My diet willpower is crap, but I have amazing willpower when it comes to exercise. So I take advantage of that and work out every day, and manage my weight that way.

If I do try to lose weight, I have to be careful not to completely deprive myself or I'll get crabby and rebellious and eat whatever I want. You might have better luck if you start with just a few areas of your diet. Like my dad - he loves Coke, so I got him to cut back to just one a day and he could have diet if he wanted more. For me, I'm big on portion control and a good balance of protein, carbs and veggies - I keep veggies in the fridge to add to everything (steamed broccoli, grape tomatoes, etc.) and only let myself have one carb-y thing at a meal - rice, pasta OR bread, not some combination.
Anonymous
OP, I have zero willpower. None. Borderline binge eating disorder. I hate counting calories. I’m a SAHM with two toddlers and dieting sucks the life from me.

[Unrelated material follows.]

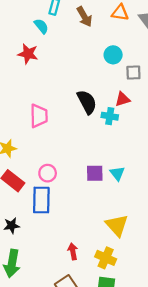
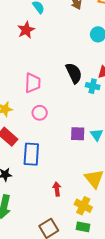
red star: (28, 54) -> (26, 30), turned 30
pink circle: (48, 173) -> (40, 113), moved
red arrow: (73, 251) -> (57, 189), moved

Whole30 worked for me. I didn’t lose weight, but I have NO cravings. Like, none. They were sampling chocolate at Whole Foods a few days ago and I walked right by. I didn’t think about it at the time, but after I realized how huge it was.

Try Whole30 again.
Anonymous
Willpower is hard - you have to exercise it every time you make a decision, so there are lots of opportunities for your willpower to fail. Try to instead make rules, not choices. One might be "I don't eat after dinner." You just don't. You don't have to decide whether to have a cookie or an apple (you are going to eat the cookie if you even consider a cookie an option.) Its a rule, like putting on your seat belt. You don't chose whether you want to wear a seatbelt each and every time. You just do it.

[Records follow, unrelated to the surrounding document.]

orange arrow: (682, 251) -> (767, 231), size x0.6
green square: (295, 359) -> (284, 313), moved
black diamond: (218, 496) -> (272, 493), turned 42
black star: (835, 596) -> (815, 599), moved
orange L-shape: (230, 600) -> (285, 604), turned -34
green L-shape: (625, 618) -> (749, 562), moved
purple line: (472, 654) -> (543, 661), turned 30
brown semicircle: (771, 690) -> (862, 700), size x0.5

I forget which book I read talked about making rules rather than trying to rely on willpower, and it seems silly but it works for me.
Anonymous
Anonymous wrote:Willpower is hard - you have to exercise it every time you make a decision, so there are lots of opportunities for your willpower to fail. Try to instead make rules, not choices. One might be "I don't eat after dinner." You just don't. You don't have to decide whether to have a cookie or an apple (you are going to eat the cookie if you even consider a cookie an option.) Its a rule, like putting on your seat belt. You don't chose whether you want to wear a seatbelt each and every time. You just do it.

I forget which book I read talked about making rules rather than trying to rely on willpower, and it seems silly but it works for me.


I agree with this. My personality is such that I do better with hard rules. No eating between meals. If I do it one day, I will keep doing it for five days and blow up all my hard work. I find tracking, weighing myself every day, and setting some rules like no eating between meals is what helps me the most.
Anonymous
Personally flexible dieting works for me - having a 1200 calorie limit/day, with two-three free meals/week. I set a minimum protein requirement that I attempt to meet daily so as not to lose muscle, but otherwise can eat whatever I want with the rest of those calories. Knowing I can eat a couple free meals on the weekends keeps me motivated.
Anonymous
Do you know how to cook?
Anonymous
So I chew gum wen I want a snack. It definitely helps with the cravings. Not the healthiest but it’s better than eating a whole candy bar or ice cream or something.